### MATERIAL SHOWN
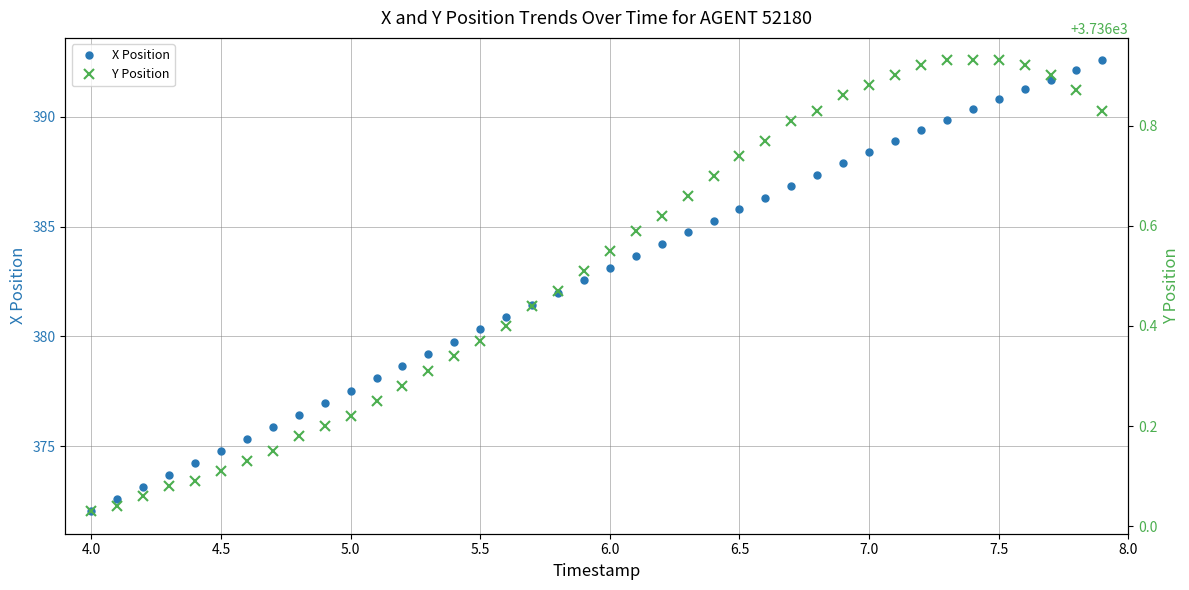

True or false: X Position has more than 2 points higher than both neighbors.

False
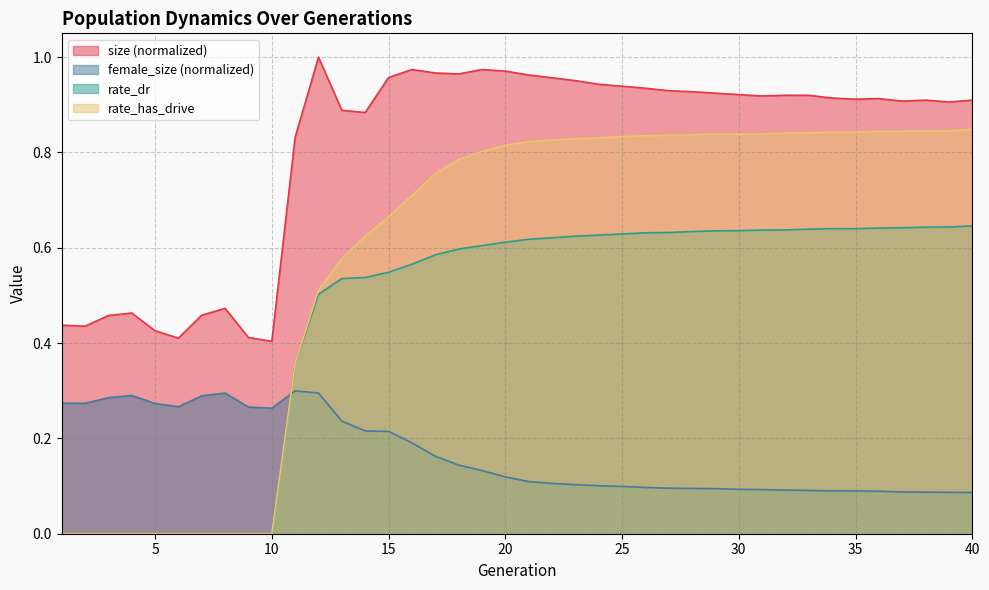

List the labels in order of rate_has_drive value, largest first.

40, 39, 38, 36, 37, 35, 34, 33, 32, 29, 31, 30, 28, 27, 26, 25, 24, 23, 22, 21, 20, 19, 18, 17, 16, 15, 14, 13, 12, 11, 1, 2, 3, 4, 5, 6, 7, 8, 9, 10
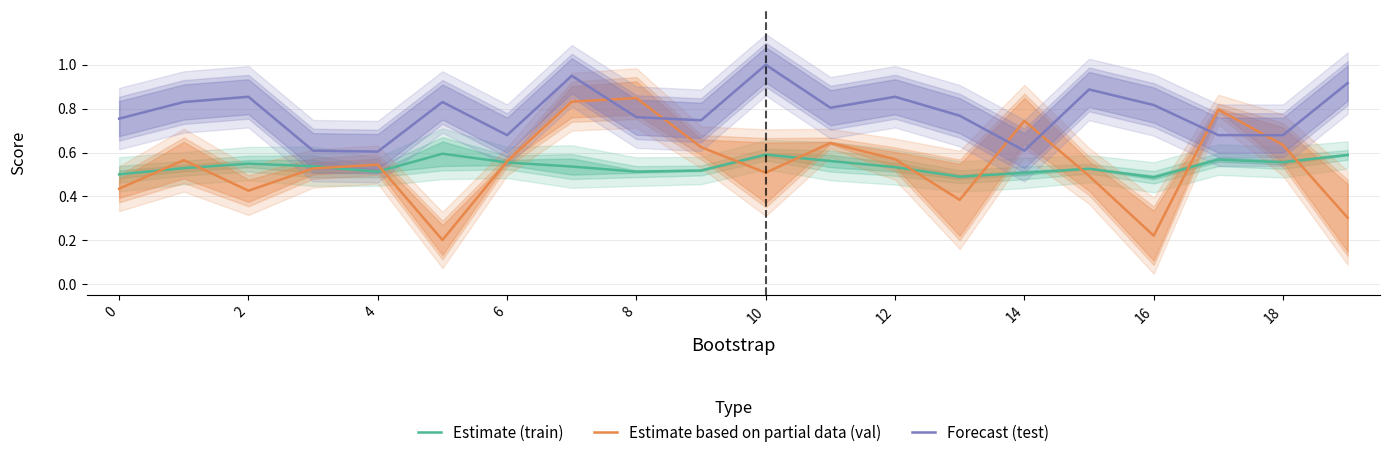

Reading left to right, what are all the values shown in this chart?

Estimate (train): 0.5	0.5	0.5	0.5	0.5	0.6	0.6	0.5	0.5	0.5	0.6	0.6	0.5	0.5	0.5	0.5	0.5	0.6	0.6	0.6
Estimate based on partial data (val): 0.4	0.6	0.4	0.5	0.5	0.2	0.6	0.8	0.8	0.6	0.5	0.6	0.6	0.4	0.7	0.5	0.2	0.8	0.6	0.3
Forecast (test): 0.8	0.8	0.9	0.6	0.6	0.8	0.7	0.9	0.8	0.7	1.0	0.8	0.9	0.8	0.6	0.9	0.8	0.7	0.7	0.9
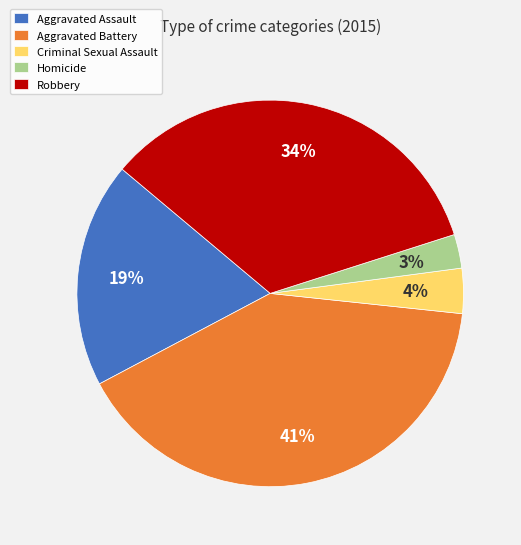

Does any single category account for the majority?

No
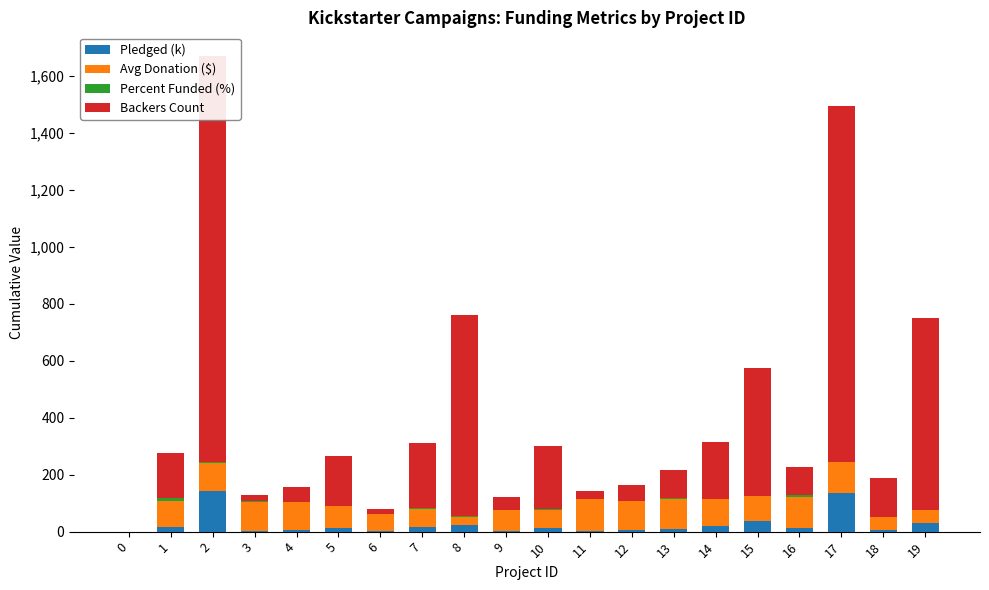

Where is Backers Count nearest to the value 712?

8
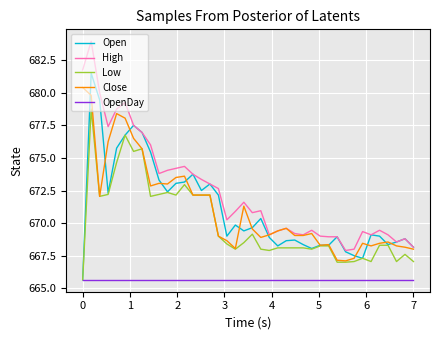

Which series has the largest total across all categories?

High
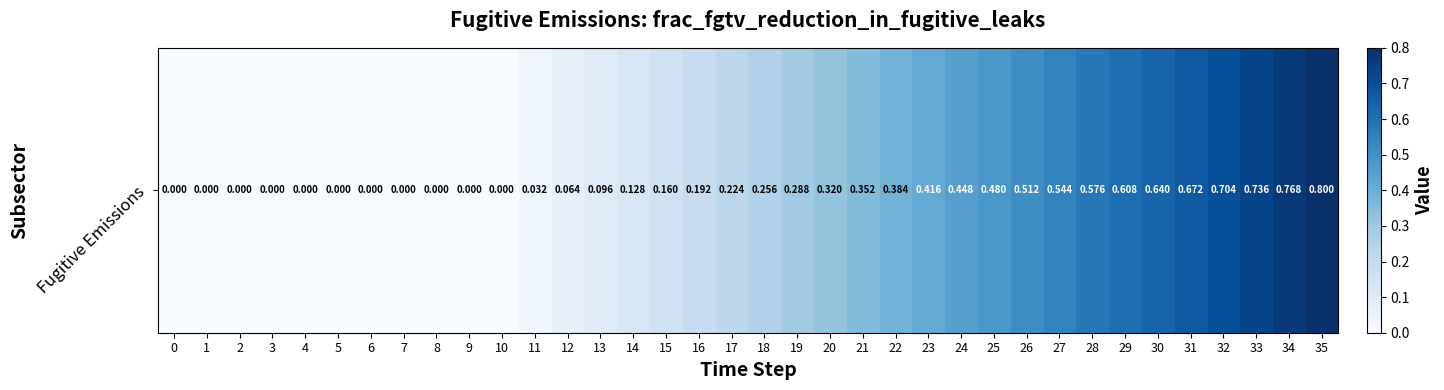

What is the change in value from 5 to 26?

+0.5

### PROBLEM DETAILS
Could you rewrite all of the records above as a JSON list of strings, one string per line, skipping blank lines and leaving the pictures out?

### ANSWER TO THE EXERCISE
[
  "True or false: X Position has more than 2 points higher than both neighbors.",
  "False",
  "List the labels in order of rate_has_drive value, largest first.",
  "40, 39, 38, 36, 37, 35, 34, 33, 32, 29, 31, 30, 28, 27, 26, 25, 24, 23, 22, 21, 20, 19, 18, 17, 16, 15, 14, 13, 12, 11, 1, 2, 3, 4, 5, 6, 7, 8, 9, 10",
  "Reading left to right, what are all the values shown in this chart?",
  "Estimate (train): 0.5\t0.5\t0.5\t0.5\t0.5\t0.6\t0.6\t0.5\t0.5\t0.5\t0.6\t0.6\t0.5\t0.5\t0.5\t0.5\t0.5\t0.6\t0.6\t0.6",
  "Estimate based on partial data (val): 0.4\t0.6\t0.4\t0.5\t0.5\t0.2\t0.6\t0.8\t0.8\t0.6\t0.5\t0.6\t0.6\t0.4\t0.7\t0.5\t0.2\t0.8\t0.6\t0.3",
  "Forecast (test): 0.8\t0.8\t0.9\t0.6\t0.6\t0.8\t0.7\t0.9\t0.8\t0.7\t1.0\t0.8\t0.9\t0.8\t0.6\t0.9\t0.8\t0.7\t0.7\t0.9",
  "Does any single category account for the majority?",
  "No",
  "Where is Backers Count nearest to the value 712?",
  "8",
  "Which series has the largest total across all categories?",
  "High",
  "What is the change in value from 5 to 26?",
  "+0.5"
]